At a talkback (scheduled to address the blowback), Kaufman emphasized that this was, after all, a fable, set in a “mythic China”–a defense that did not seem to persuade an audience literate in cultural appropriation. After all, it would seem to advance the case for a strangely selective blindness if you include Chinese scenery and miss the people who should be in it, even if they are portrayed by an actually multiracial cast (as opposed to mainly Caucasian actors and a lonely hyphen-American).
That said, Andersen’s fable can be read many ways (including, reductively, as an allegory of his love for Jenny Lind), but is not usually hailed a pathbreaking work of cultural anthropology. Steven Sater told James Hebert that “we had a workshop that was fully Asian, and it’s not appropriate to the piece (we’ve written). It’s not about Asia.” It’s then that Sater brings up the term “chinoiserie.”
You could translate “chinoiserie” as “Chinese…ish,” if you want. It’s a cultural form of infatuation with the transfer student–in retrospect it may come to seem childish and superficial. But initially, there’s a flush of novelty, a flash of curiosity, and a fleshing out of another inner life through trial and error, mostly error. (In a similar way, knock-offs of products are usually not very good, most fail, and a few develop into something so good they rival the original–witness Japan’s whisky.)
Opera records many of these cross-cultural erotic attractions, sometimes intra-European, sometimes extra-, and the lesson is usually binary: Either the attractive foreigner is in basic ways just like us (Romance!), or in equally fundamental ways, not (Tragedy!). It’s not just about drama in scenic pagodas. Here’s conductor Asher Fisch on the ways Puccini worked the pentatonic and hijaz modes into Turandot‘s score, while reserving heart-pounding harmonies for the big emotions. (For Puccini, down deep everyone was an Italian opera fan, and history does seem to support his thesis.)
While they look to have so much in common, the hurdle that The Nightingale seems to face that Turandot doesn’t is that the The Nightingale was born today, while Turandot was born yesterday.

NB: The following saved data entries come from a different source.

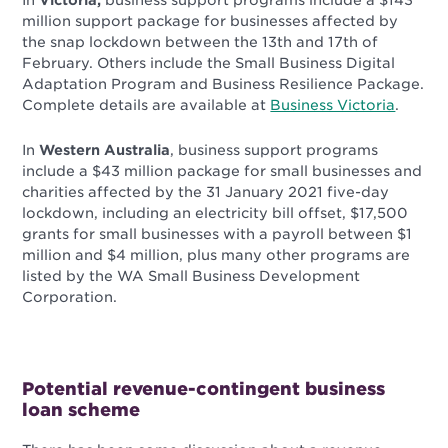
In
Victoria,
business support programs include a $143
million support package for businesses affected by
the snap lockdown between the 13th and 17th of
February. Others include the Small Business Digital
Adaptation Program and Business Resilience Package.
Complete details are available at
Business Victoria
.
In
Western Australia
, business support programs
include a $43 million package for small businesses and
charities affected by the 31 January 2021 five-day
lockdown, including an electricity bill offset, $17,500
grants for small businesses with a payroll between $1
million and $4 million, plus many other programs are
listed by the
WA Small Business Development
Corporation
.
Potential revenue-contingent business
loan scheme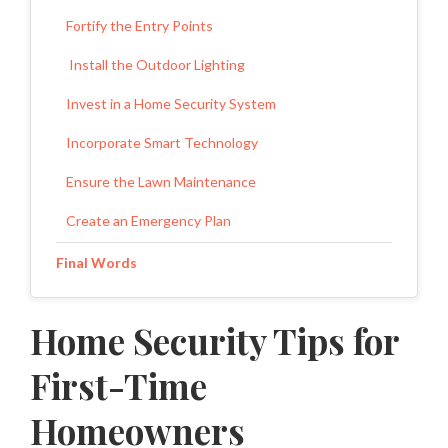
Fortify the Entry Points
Install the Outdoor Lighting
Invest in a Home Security System
Incorporate Smart Technology
Ensure the Lawn Maintenance
Create an Emergency Plan
Final Words
Home Security Tips for
First-Time
Homeowners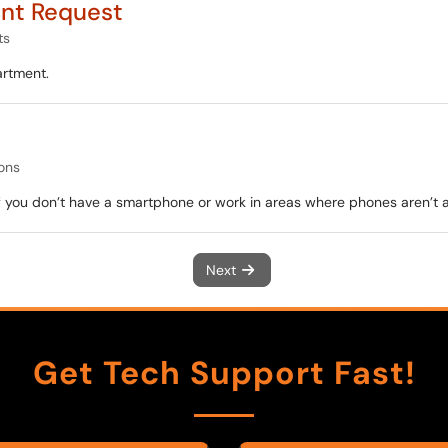
nt Request
ts
artment.
ons
f you don’t have a smartphone or work in areas where phones aren’t 
Next
Get Tech Support Fast!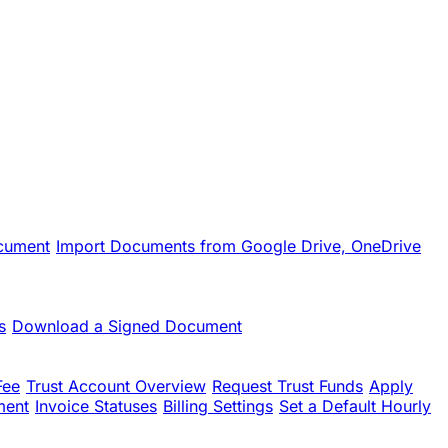
cument
Import Documents from Google Drive, OneDrive
s
Download a Signed Document
Fee
Trust Account Overview
Request Trust Funds
Apply
ment
Invoice Statuses
Billing Settings
Set a Default Hourly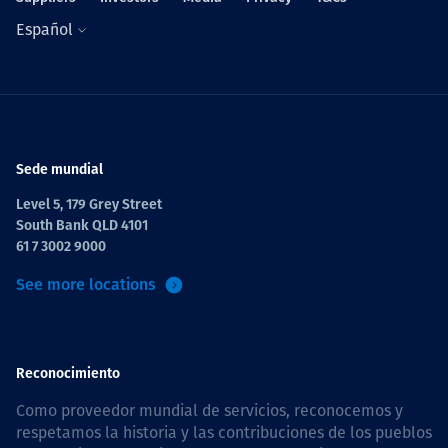
Español
Sede mundial
Level 5, 179 Grey Street
South Bank QLD 4101
61 7 3002 9000
See more locations
Reconocimiento
Como proveedor mundial de servicios, reconocemos y
respetamos la historia y las contribuciones de los pueblos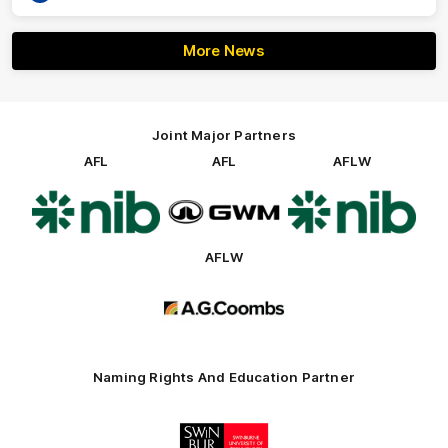
More News
Joint Major Partners
AFL
AFL
AFLW
Logo
Logo
Logo
of
of
of
partner
partner
partner
nib
GWM
nib
AFLW
Logo
of
partner
AG
Coombs
Naming Rights And Education Partner
Logo
of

Turandot is inextricably part of culture, an object with history; outside of your personal immersion (or not) in its story, it’s much like a grandparent’s faded photograph of that long-ago heartbreaker.
Its failings (three spring to mind, Ping, Pang, and Pong, which have to be carefully contextualized as commedia rather than casually racist) are those of another generation. It’s not so authentic in its depiction of China as in its failure to do so (authenticity is the more prized the more we struggle to identify ourselves–as cultures homogenize, cultural authenticity becomes a fetish, where liberals stash their conservatism). It is successful because “ice princess” turns out to be an archetype: Either you have tried to win someone’s heart, or you have been caught between your own head and heart’s contradictory urgings. (The true ice princess is not unfeeling, but feeling and frozen.)
Today, in La Jolla, you can’t simply wave a wand and call your China “mythic”–not because anyone in China knows or cares, necessarily, but because there are so many Americans of Chinese descent who bristle at it, and are willing to remind you that they’re in the audience.
Frankly, this is why mythic is adjective best applied by succeeding generations. Art is born in the here and now, out of material and immaterial phenomena, and it is in conversations like this that you get to see why it matters that people make art, rather than simply ingest the classics. Art may be a list of the problems of our time, but at least they are our problems.